**Your objective:** Please reproduce the lines of the records below from the one holding "This understanding begins" through the one holding "Ms. Dolores & Ms. Robin’s Class", inclusive, skipping all pictures.

**Given data:**
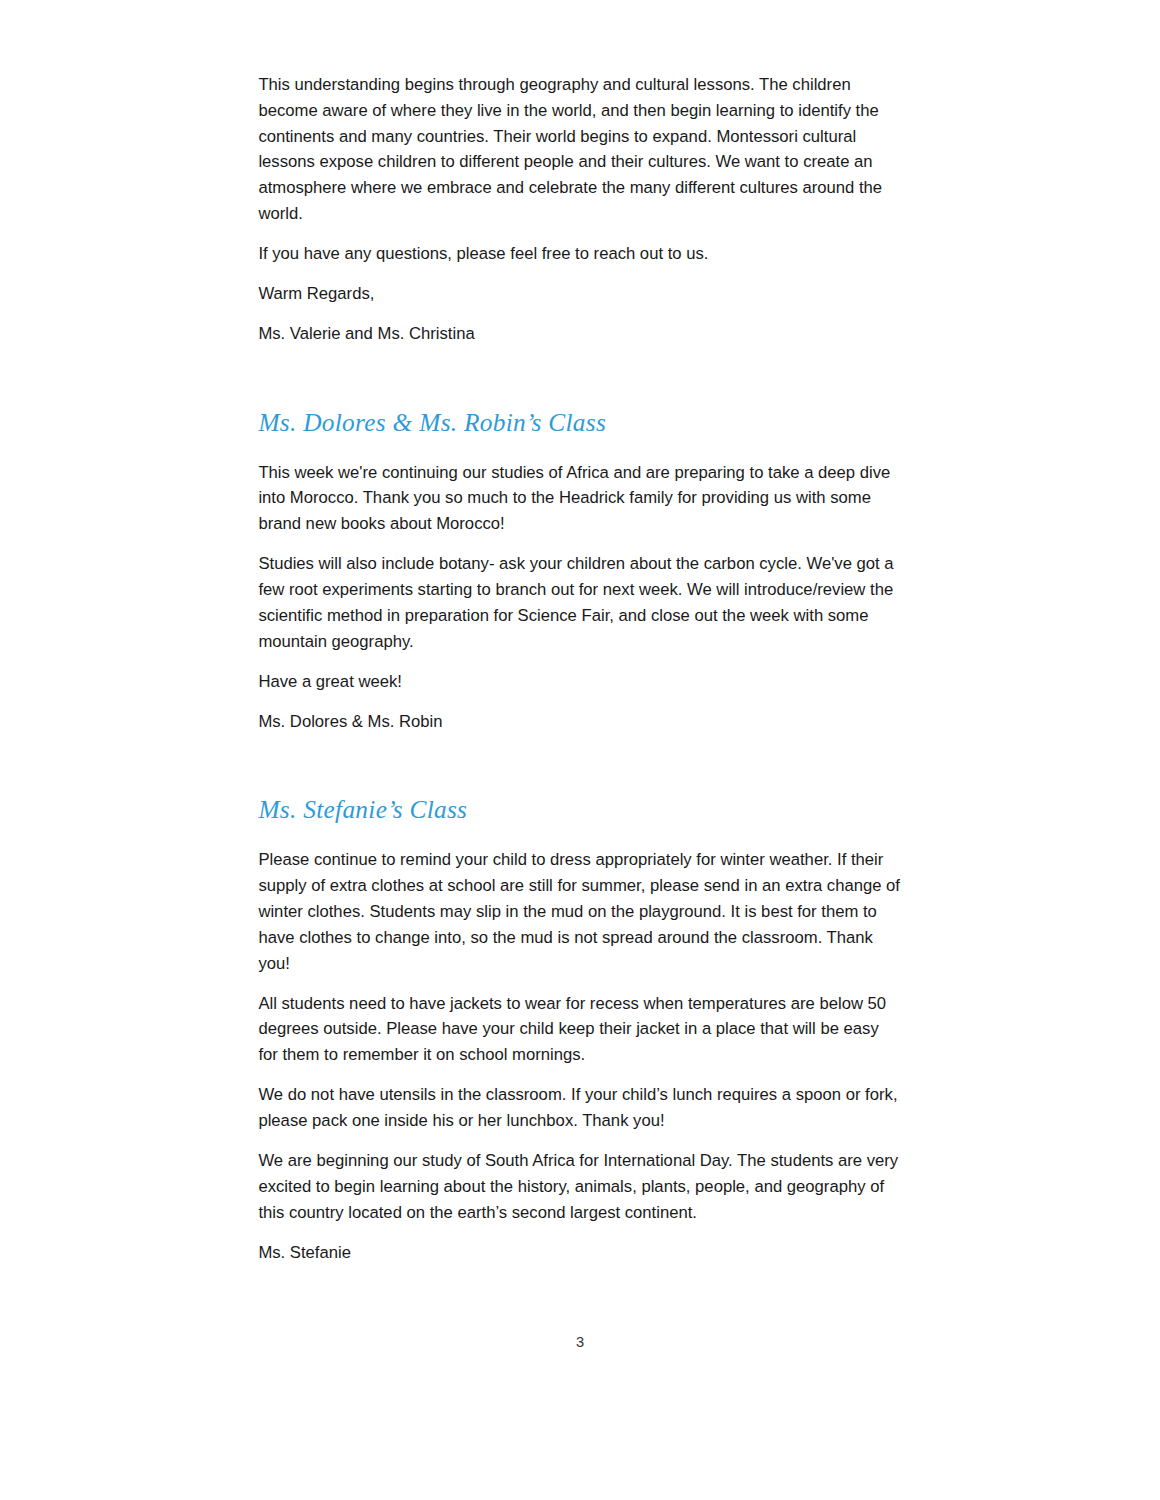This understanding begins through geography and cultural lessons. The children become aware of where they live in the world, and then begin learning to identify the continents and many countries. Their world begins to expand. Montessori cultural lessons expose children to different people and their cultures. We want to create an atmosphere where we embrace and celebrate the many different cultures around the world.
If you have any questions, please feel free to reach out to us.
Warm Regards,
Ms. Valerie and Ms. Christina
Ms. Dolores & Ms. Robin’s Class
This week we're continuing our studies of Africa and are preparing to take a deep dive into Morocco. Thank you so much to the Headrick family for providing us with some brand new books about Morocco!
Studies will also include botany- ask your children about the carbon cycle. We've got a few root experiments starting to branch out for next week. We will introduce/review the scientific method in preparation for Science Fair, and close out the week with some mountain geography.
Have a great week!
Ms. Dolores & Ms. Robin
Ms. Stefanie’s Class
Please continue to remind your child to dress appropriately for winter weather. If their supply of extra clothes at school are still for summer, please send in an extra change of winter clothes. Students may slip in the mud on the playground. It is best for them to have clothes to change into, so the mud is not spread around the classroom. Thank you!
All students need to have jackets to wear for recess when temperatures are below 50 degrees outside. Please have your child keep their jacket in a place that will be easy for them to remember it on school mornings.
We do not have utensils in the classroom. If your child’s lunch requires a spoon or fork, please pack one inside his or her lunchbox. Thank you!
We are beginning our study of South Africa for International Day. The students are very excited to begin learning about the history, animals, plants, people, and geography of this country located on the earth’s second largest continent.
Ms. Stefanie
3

--

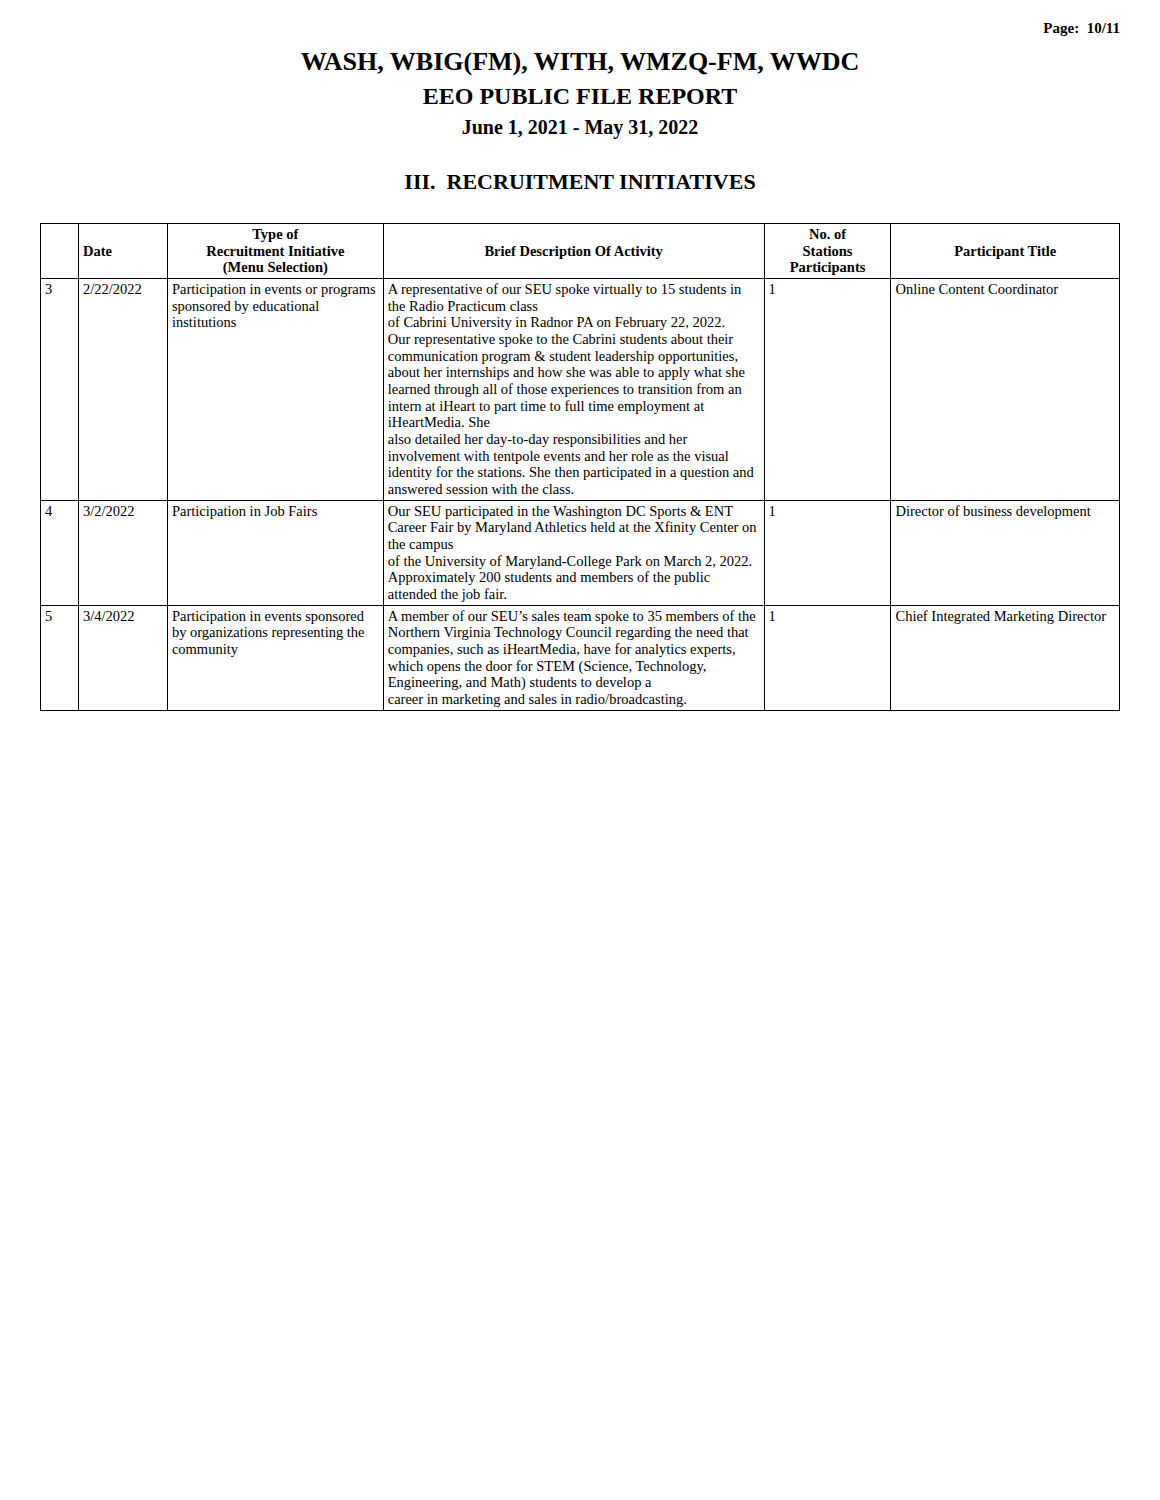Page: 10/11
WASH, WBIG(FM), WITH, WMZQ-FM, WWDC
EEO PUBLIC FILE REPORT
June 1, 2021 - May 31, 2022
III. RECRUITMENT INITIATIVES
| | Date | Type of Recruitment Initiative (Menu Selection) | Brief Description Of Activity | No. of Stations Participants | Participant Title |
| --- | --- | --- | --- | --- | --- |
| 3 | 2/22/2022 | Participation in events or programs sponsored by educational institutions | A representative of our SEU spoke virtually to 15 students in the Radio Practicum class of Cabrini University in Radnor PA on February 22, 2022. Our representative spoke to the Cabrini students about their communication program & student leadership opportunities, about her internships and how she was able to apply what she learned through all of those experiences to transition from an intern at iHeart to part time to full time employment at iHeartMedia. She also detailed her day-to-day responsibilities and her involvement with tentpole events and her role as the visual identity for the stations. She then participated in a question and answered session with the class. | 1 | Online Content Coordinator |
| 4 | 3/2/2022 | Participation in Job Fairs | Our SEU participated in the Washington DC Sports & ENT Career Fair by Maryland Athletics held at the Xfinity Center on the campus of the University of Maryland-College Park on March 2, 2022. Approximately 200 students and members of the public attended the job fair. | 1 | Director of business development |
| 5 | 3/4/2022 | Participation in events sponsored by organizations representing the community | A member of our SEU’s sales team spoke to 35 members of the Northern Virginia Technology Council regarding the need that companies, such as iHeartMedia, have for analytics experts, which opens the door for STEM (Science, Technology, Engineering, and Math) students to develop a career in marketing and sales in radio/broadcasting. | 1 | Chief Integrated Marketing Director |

**The completed task:**
This understanding begins through geography and cultural lessons. The children become aware of where they live in the world, and then begin learning to identify the continents and many countries. Their world begins to expand. Montessori cultural lessons expose children to different people and their cultures. We want to create an atmosphere where we embrace and celebrate the many different cultures around the world.
If you have any questions, please feel free to reach out to us.
Warm Regards,
Ms. Valerie and Ms. Christina
Ms. Dolores & Ms. Robin’s Class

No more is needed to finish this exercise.